Luckily, since it is still open to question whether plants develop consciousness, we do not have to determine whether consciousness can arise from a computational approach to describing nature for the purposes of this book. The book rather wants to elucidate the complex interplay of nonlinear systems with feedback loops on a spatiotemporal hierarchy of scales based on the example of ROS networking in plants.
Life couples nonlinearities to each other. Evolution means stability in time due to the adaption to a given environment under competition for resources and evolution describes change if the environment changes or if the genetic diversity changes. Nature selects the structures that are observable and therefore there exists a natural selection mechanism that prints the few stable structures emerging by cellular automata or chaotic nonlinear systems into reality. These aspects of nonlinear feedback in evolution and possible meanings for top down signalling are elucidated in chapter five. Thereby we will show that pure Darwinism is sufficient to explain both bottom up as well as the “type” of top down phenomena that we investigate in this book. There is absolutely no need to give space for an intelligent designer of any kind. In this way, we are in full agreement with Wolfram and most recent researchers on the topic.

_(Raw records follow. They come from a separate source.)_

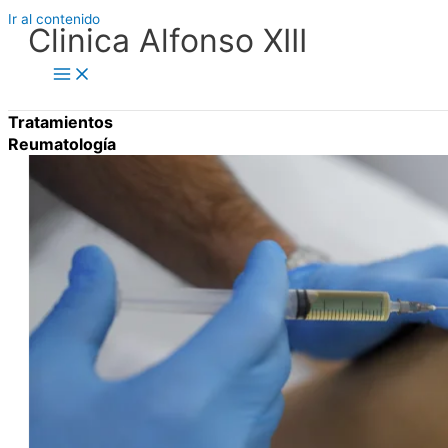
Ir al contenido
Clinica Alfonso XIII
Tratamientos
Reumatología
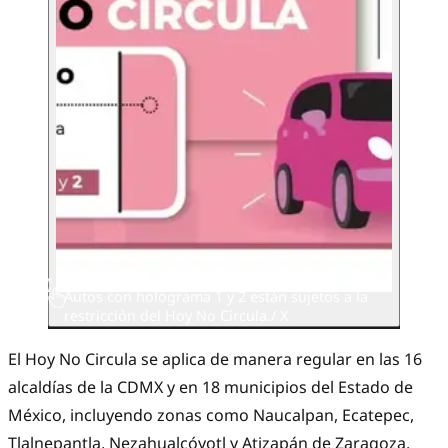
Autos con holograma 1 y 2 están sujetos a la
restricción del Hoy No Circula./ X
El Hoy No Circula se aplica de manera regular en las 16
alcaldías de la CDMX y en 18 municipios del Estado de
México, incluyendo zonas como Naucalpan, Ecatepec,
Tlalnepantla, Nezahualcóyotl y Atizapán de Zaragoza.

We do not know whether the emergence of emotions, consciousness, or the fundamental and rather complicated question of the existence of a free will is somehow accessible by concepts like cellular automata based on rate equations to describe their dynamics. Therefore we choose this theoretical approach to describe the most complex (biological) system that is typically described by rate equations in the literature, but that does not bring us into the complication of accounting for striking behavior that is dominated by an emerging ununderstandable effect like consciousness, namely plants.
A top down control feedback in plants is for example represented by the feedback given by a certain concentration of ROS generated by macroscopic events like stress. Stress is a macroscopic event that can even be activated based on free will running on the consciousness, but it does not necessarily need to. It can just arise from environmental conditions. On the other hand, consciousness emerges from the molecular reactions.
Current books on the market elucidate the novel topics in the field of primary processes of photosynthesis (Renger, 2008, 2012; Renger and Ludwig, 2011), nonphotochemical quenching (Demmig-Adams et al., 2014) and, more specifically, the generation and decay of reactive oxygen species (Del Rio and Puppo, 2009). Some authors state that the actual overview on ROS is missing a generalized link to plant morphology and evolution. Even if it might be impossible to achieve such a link without a certain degree of speculation, it is necessary to deal with the topic in a fundamentally scientific manner in order to avoid the postulation of novel unexplainable and experimentally inaccessible entities such as Rupert Sheldrake’s proposition of a “morphogenetic field” (Sheldrake, 2008) or, much worse, theories of an “intelligent designer” that not only compete with recent scientific findings but even actively reject them and support finally fundamentalists and rabble-rousers. We always pay careful respect to the first, basic property of a good scientific theory: the theory must be falsifiable. Everyone who demands inerrability is surely wrong.